テーマはOLの出社と退社を追った「Friday.」。シアタープロダクツは初期にも、OLの制服をテーマにオフィス家具のショールームでコンセプチュアルなコレクションを見せたが、今回のはまったく違った。服の多くは、会社に着ていけそうなシンプルなもので、ここ最近シアタープロダクツらしいとされていた花柄やフリル、レース、ロング丈のスカートなどのロマンティックなアイテムが姿を消し、代わって、凝ったカッティングやシャープな衿あきの、都会的かつセクシーな服がグンと増えた。そのセクシーさがなぜかとても女性受けがいいのだ。

「大人の女性の自信がある部分を、ちょっとした見え方で、ぐっと色っぽくなるような洋服を作りたいのです」とか細い声で藤原さんは語るのだが、この「それぞれの女性の自信のある部分」にアンダーラインを引いてほしい。ただ胸を強調するとか、脚を露出するとかというのではない。

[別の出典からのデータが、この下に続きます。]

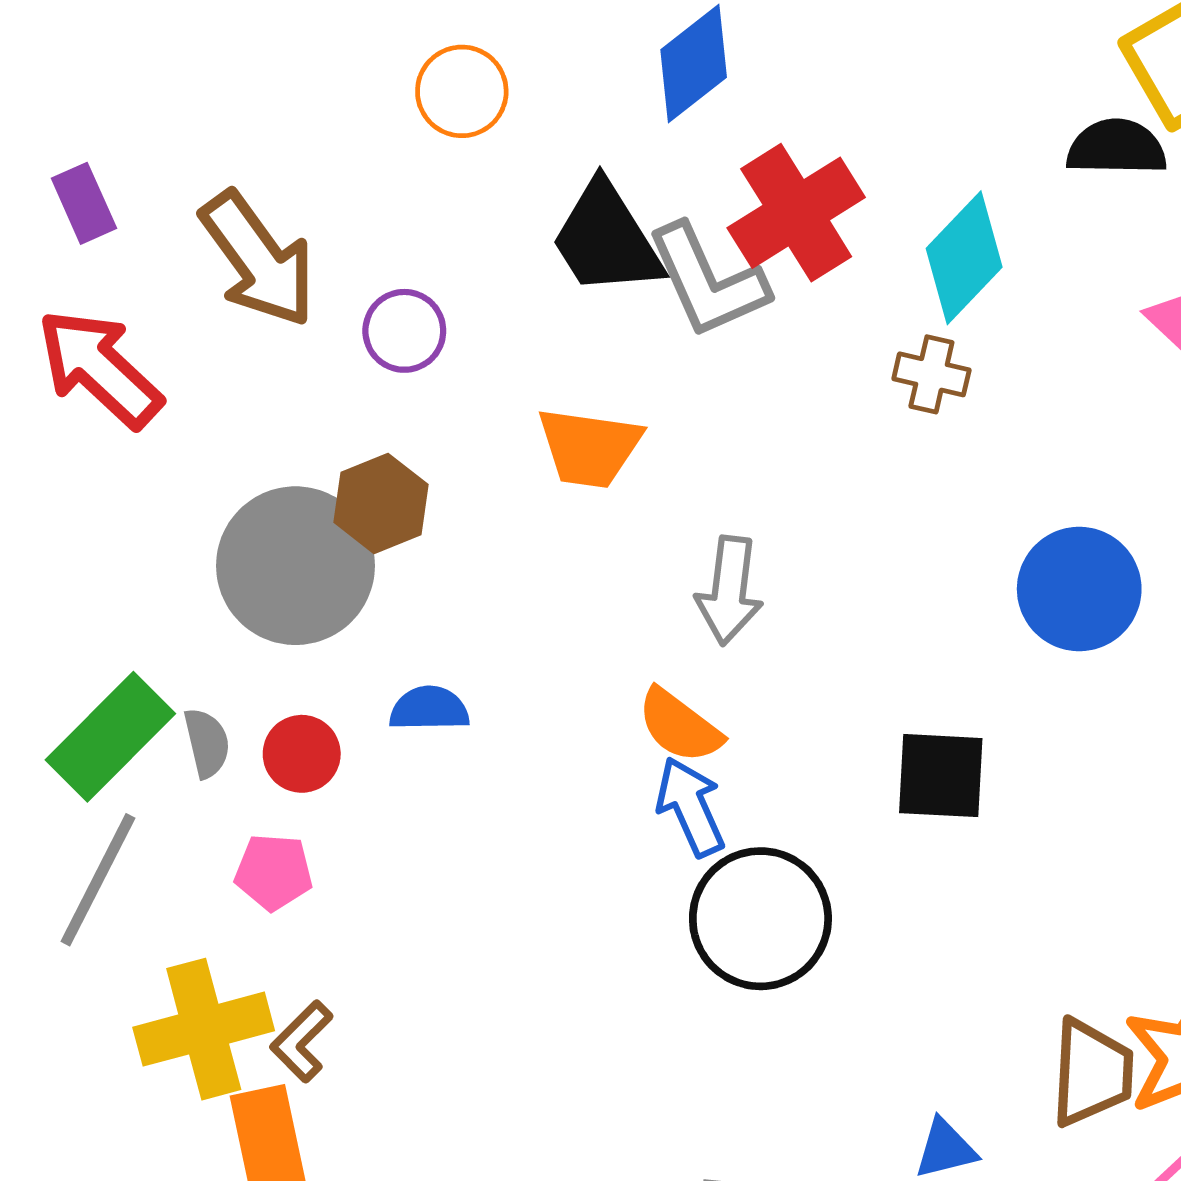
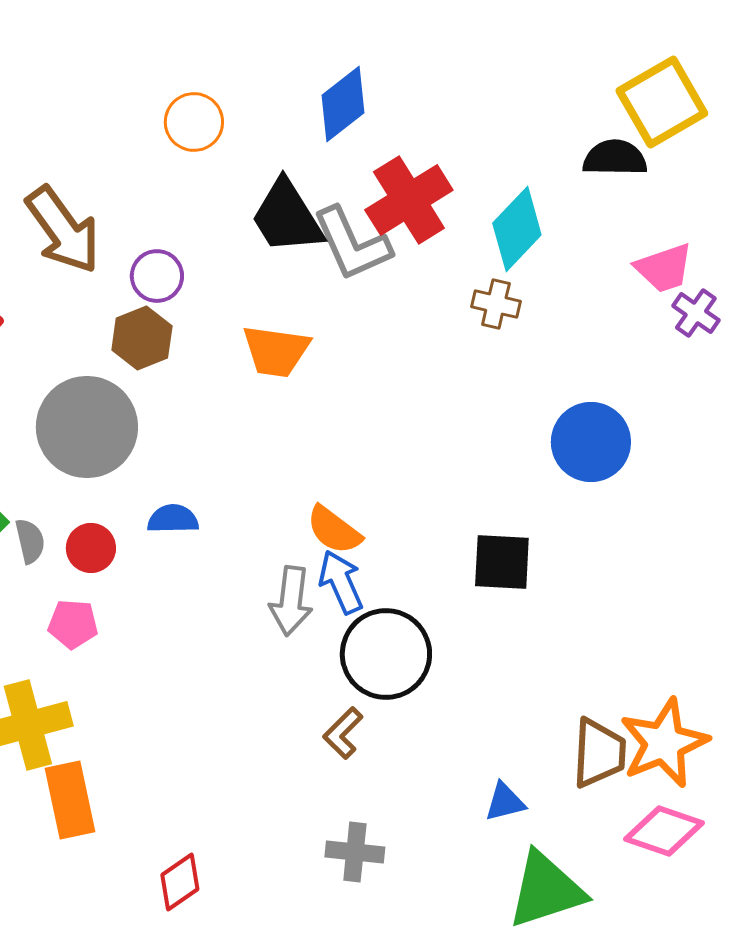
brown hexagon: (381, 503) -> (142, 338), moved
gray arrow: (729, 591) -> (291, 601), moved
brown L-shape: (302, 1041) -> (343, 733), moved

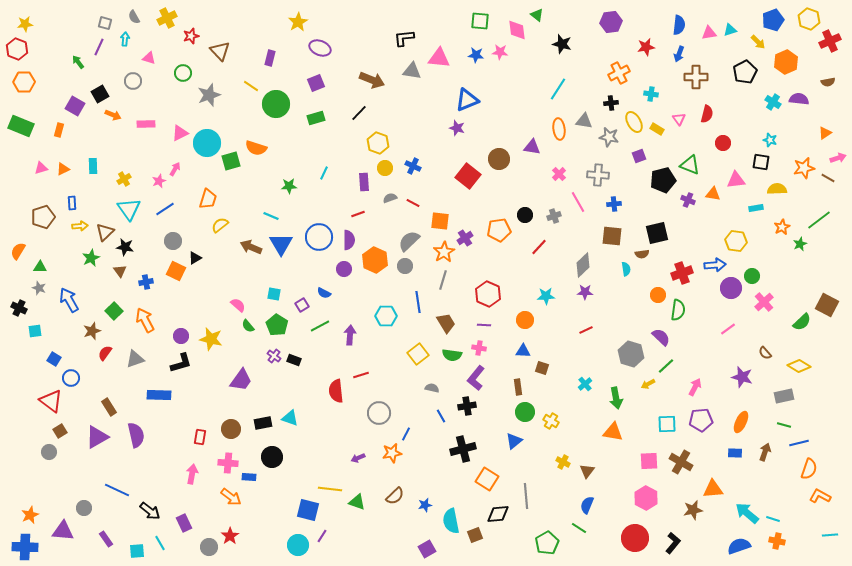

脚に自信のある人は、思い切ってマイクロミニのパンツを、首のラインに自信のある人は、襟もとがきれいに見えるカッティングを、背中がきれいな人は背中の開いたニットを、という選択可能な提案が、とても着る側に寄り添っていて、ただのステレオタイプなセクシーではないことを女性たちは見抜いたのだ。

よくこの年齢で、と思って経歴を聞いて納得。藤原さんの実家は父の代から相模原で洋品店を営んでいて、子どもの頃から、家族全員で季節の模様替えをしたり、商品のアクセサリーをこっそり付けて遊んだりして育った。美しい服やアクセサリーや包装紙にときめくばかりでなく、店に来る大人の女性たちの着飾りたい気持ちもしっかり見てきたことが、彼女の鑑識眼のベースにはある。また父の前に甘味処を経営していた祖父の存在も大きい。祖父は、秋になると家族全員をキノコ狩りに連れ出すのだったが、その時の身支度は三つ揃いに帽子を被り、革靴でシトロエンに乗って繰り出すというこだわりようだったそうだ。その板についた西洋風着こなしと、趣味が高じて日本画の表装も手がけるほどの日本の美意識の両方を吸収したことを、藤原さんの細胞は記憶しているのだろう。シアタープロダクツの持つ実験的な部分は武内さんに任せて、自分は女性のためのほんの少しの幸せを提案したいと謙遜するが、女性が今求めているのは、まさにそういうところなのではないだろうか。
 
 
藤原美和(ふじわら・みわ) 
シアタープロダクツ デザイナー。 1979年、神奈川県生まれ。エスモード卒業後、アパレル会社を経て、2009年シアタープロダクツ入社。11AWよりensemble THEATRE PRODUCTS をスタートし、アクセサリーや小物のデザインを手がける。13AWよTHEATRE PRODUCTS のデザイナーに就任。代表・デザイナーの武内昭とともにデザインを担当する。